▶ [TASK DESCRIPTION]
List each line in the listing below that contains the string "vegetation".
◆ ◆ ◆ ◆ ◆
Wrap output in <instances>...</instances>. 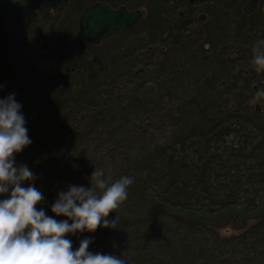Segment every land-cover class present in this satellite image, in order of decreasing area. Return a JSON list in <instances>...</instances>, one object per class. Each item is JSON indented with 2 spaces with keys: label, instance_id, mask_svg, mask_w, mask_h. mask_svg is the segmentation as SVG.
I'll use <instances>...</instances> for the list:
<instances>
[{
  "label": "trees",
  "instance_id": "trees-1",
  "mask_svg": "<svg viewBox=\"0 0 264 264\" xmlns=\"http://www.w3.org/2000/svg\"><path fill=\"white\" fill-rule=\"evenodd\" d=\"M246 1L198 0L207 23L182 4L132 47L83 45L40 20L32 47L0 52V99L14 94L32 141L15 162L36 177L21 186L43 193L38 210L68 219L51 211L58 193L90 187L95 169L133 178L108 217L118 227L66 234L73 250L89 238L126 264H264V98L252 104L264 0L251 15Z\"/></svg>",
  "mask_w": 264,
  "mask_h": 264
},
{
  "label": "clouds",
  "instance_id": "clouds-1",
  "mask_svg": "<svg viewBox=\"0 0 264 264\" xmlns=\"http://www.w3.org/2000/svg\"><path fill=\"white\" fill-rule=\"evenodd\" d=\"M252 53L255 70L264 71V40L253 45ZM261 98L264 90L256 93V100ZM21 107L14 94L0 99V195L9 194L0 199V264H126L120 256L90 252L89 238L73 250L66 234L117 228V218L108 217L128 198L133 178L121 176L109 182L111 175L105 178L103 169H95L90 187L69 185L58 193L51 211L68 219L58 221L38 210L43 193L32 184L21 186L36 177L27 165L15 162V154L32 143Z\"/></svg>",
  "mask_w": 264,
  "mask_h": 264
},
{
  "label": "flooded vegetation",
  "instance_id": "flooded-vegetation-1",
  "mask_svg": "<svg viewBox=\"0 0 264 264\" xmlns=\"http://www.w3.org/2000/svg\"><path fill=\"white\" fill-rule=\"evenodd\" d=\"M198 0H0V52H9L11 47H16L18 52L28 49L26 39L29 35L28 26H34V44L36 38L42 36V31L36 32L35 23L47 21L50 25L49 34L53 32V25L60 30L61 35L67 39L81 40L79 35V20L81 13L86 7L103 4L111 10L121 9L126 14L136 11L139 15L133 19V23L118 31L105 33L97 45H126L132 47L135 37L148 38L151 22L164 23L166 12L176 10L178 6L185 4L190 11H197ZM198 4V3H197ZM198 16L193 13L190 20H197L198 23H207L208 13L205 11ZM201 17L203 19L201 20ZM6 44V40H12ZM82 44H86L81 40ZM22 44L25 49L21 48ZM121 48V47H120Z\"/></svg>",
  "mask_w": 264,
  "mask_h": 264
},
{
  "label": "water",
  "instance_id": "water-1",
  "mask_svg": "<svg viewBox=\"0 0 264 264\" xmlns=\"http://www.w3.org/2000/svg\"><path fill=\"white\" fill-rule=\"evenodd\" d=\"M259 7V0H248L242 6V12L245 15H251L257 11ZM139 15V12L133 11L126 14L121 10L113 11L109 7L103 4H95L86 7L81 13L79 20V35L80 38L89 45H95L99 42L101 37L109 31H118L124 27H128L133 23ZM203 17H201V20ZM239 74H246L247 71L243 68H239L236 72ZM259 109V105L255 104Z\"/></svg>",
  "mask_w": 264,
  "mask_h": 264
},
{
  "label": "bare ground",
  "instance_id": "bare-ground-1",
  "mask_svg": "<svg viewBox=\"0 0 264 264\" xmlns=\"http://www.w3.org/2000/svg\"><path fill=\"white\" fill-rule=\"evenodd\" d=\"M28 33H29V35H28V37L26 38V42H27V44L29 45V46H33V44H34V37H33V35H32V33H34V26L33 25H29L28 26ZM82 40V39H81ZM83 41V40H82ZM11 42V40H6V44H8L9 45V43ZM84 42V41H83ZM95 45H97V44H95ZM4 52H5V50H4ZM6 54V53H5ZM3 62H4V71H7L8 70V62H7V60L6 59H4L3 60Z\"/></svg>",
  "mask_w": 264,
  "mask_h": 264
},
{
  "label": "rangeland",
  "instance_id": "rangeland-1",
  "mask_svg": "<svg viewBox=\"0 0 264 264\" xmlns=\"http://www.w3.org/2000/svg\"><path fill=\"white\" fill-rule=\"evenodd\" d=\"M196 8L198 9V10H200V11H203V9H202V7L201 6H197V3H196ZM205 11V10H204ZM200 13H202V12H197L196 13V16H198ZM262 99V98H261ZM261 99L259 100V101H254V100H252V104H262L260 101H261ZM261 106V105H260ZM228 233H230V230H224L223 231V234H228Z\"/></svg>",
  "mask_w": 264,
  "mask_h": 264
}]
</instances>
◆ ◆ ◆ ◆ ◆
▶ [ANSWER FOR THE TASK]
  "label": "flooded vegetation",
  "instance_id": "flooded-vegetation-1",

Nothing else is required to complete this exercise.